- Transcribed page text -
========================================================================

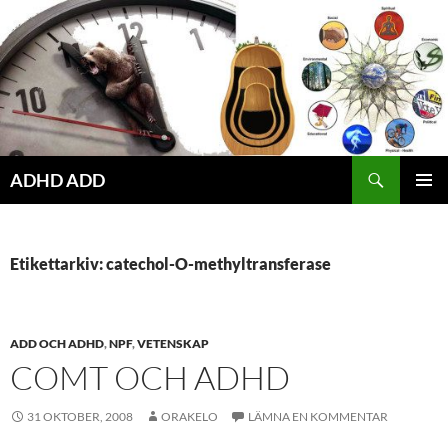
Hoppa
till
innehåll
ADHD ADD
PRIMÄR
MENY
Etikettarkiv: catechol-O-methyltransferase
ADD OCH ADHD
,
NPF
,
VETENSKAP
COMT OCH ADHD
31 OKTOBER, 2008
ORAKELO
LÄMNA EN KOMMENTAR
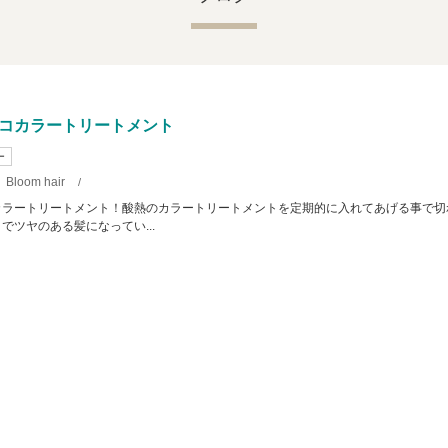
コカラートリートメント
ー
Bloom hair
/
カラートリートメント！酸熱のカラートリートメントを定期的に入れてあげる事で切
でツヤのある髪になってい...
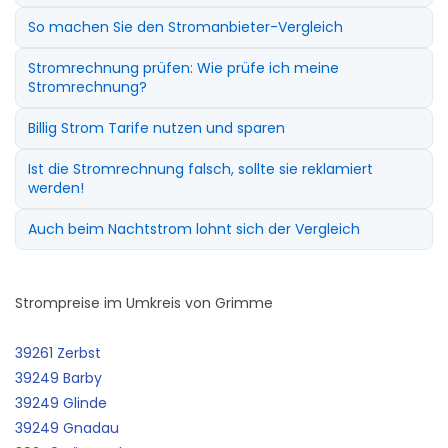
So machen Sie den Stromanbieter-Vergleich
Stromrechnung prüfen: Wie prüfe ich meine
Stromrechnung?
Billig Strom Tarife nutzen und sparen
Ist die Stromrechnung falsch, sollte sie reklamiert
werden!
Auch beim Nachtstrom lohnt sich der Vergleich
Strompreise im Umkreis von Grimme
39261 Zerbst
39249 Barby
39249 Glinde
39249 Gnadau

========================================================================

- WORK TO COMPLETE -
Find every line in the material above that contains the string "Stromrechnung", matching case exactly, and copy each of those lines.

- OUTPUT -
Stromrechnung prüfen: Wie prüfe ich meine
Stromrechnung?
Ist die Stromrechnung falsch, sollte sie reklamiert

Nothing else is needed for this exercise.